Most multinationals are still describing Europe to investors as a "challenging environment" or "softening macro conditions." If your company updated that language recently, or barely operates in Germany, you may be fine. If nobody's touched your European talking points since the spring, they might be understating things. The companies going under are mostly small and mid-sized firms -- the suppliers, sub-contractors, and local service providers that sit underneath big companies' European operations. So their failures don't show up in your headline numbers until something breaks: a delivery gap, a replacement supplier that costs more, a disruption that takes a quarter to explain to investors. That conversation is much easier to have before it happens.

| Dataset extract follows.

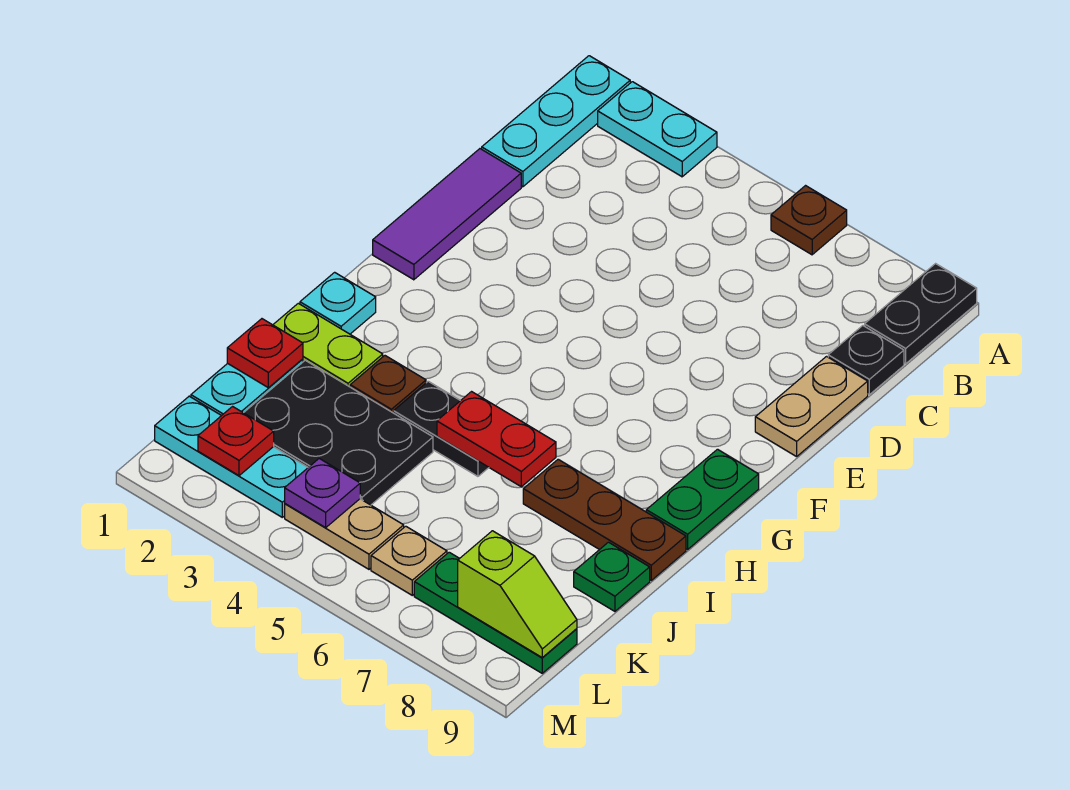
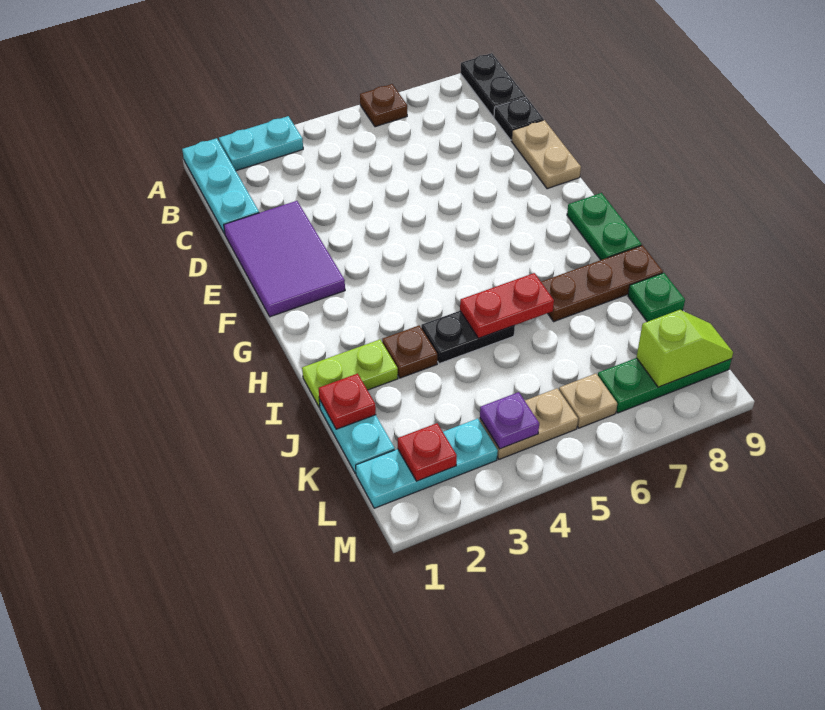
purple 1x3 tile [373,149,521,280] -> purple 2x3 tile [224,201,345,317]
cyan 1x1 plate [300,272,376,334] -> none
black 2x3 plate [244,360,433,505] -> none

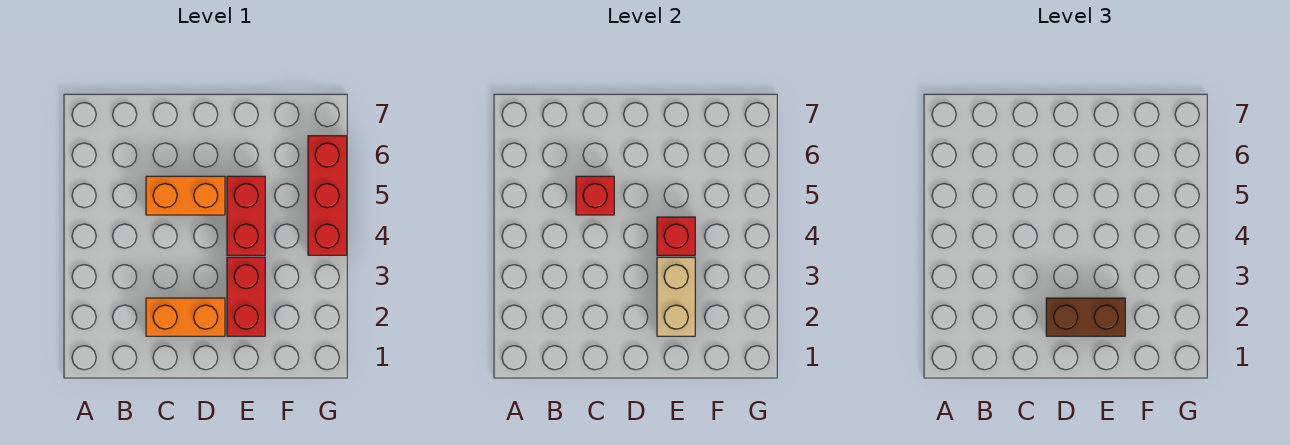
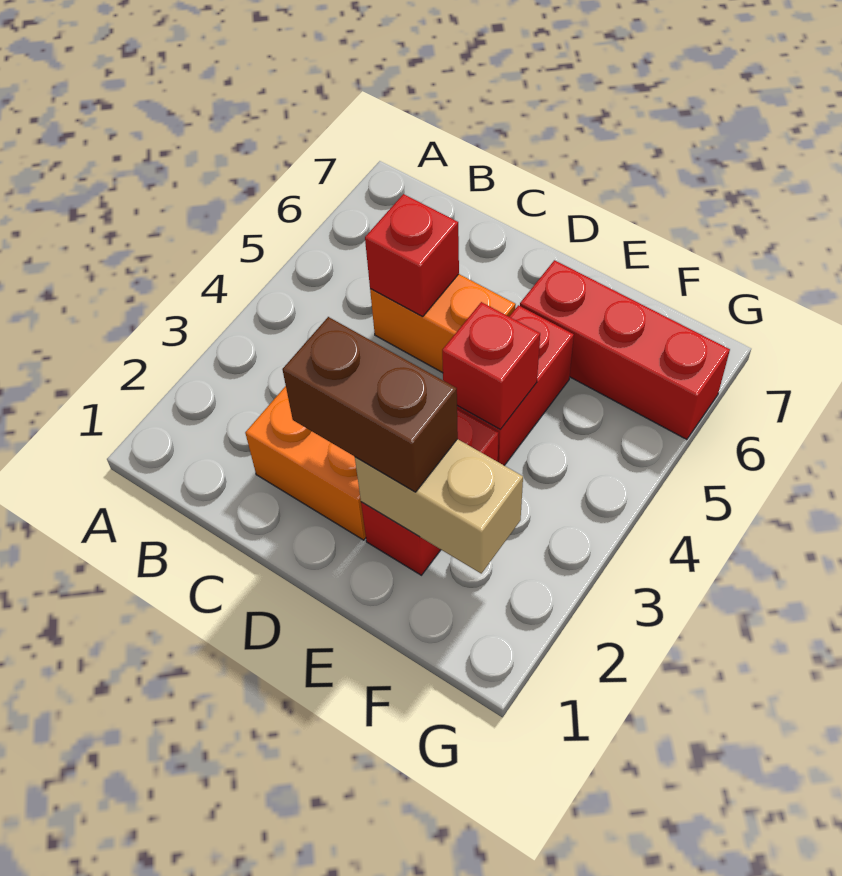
tan 1x2 brick [657,257,695,336] -> tan 1x2 brick turned to [355,439,523,573]
red 1x3 brick [308,136,347,255] -> red 1x3 brick turned to [520,260,730,440]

If you have meaningful presence in Germany, you may want to do a 30-minute sweep of the last several times your CEO or CFO publicly described or spoke to the market. Send those exact quotes to your European operations lead asking, "does this match what you're seeing from suppliers and customers on the ground?" If the answer is anything other than yes, I'd suggest you rewrite the Europe paragraph in your earnings prep materials now and add one line that shows the company is watching the same data everyone else is, something like "we're monitoring elevated supplier insolvencies in Germany and already have contingency sourcing in place."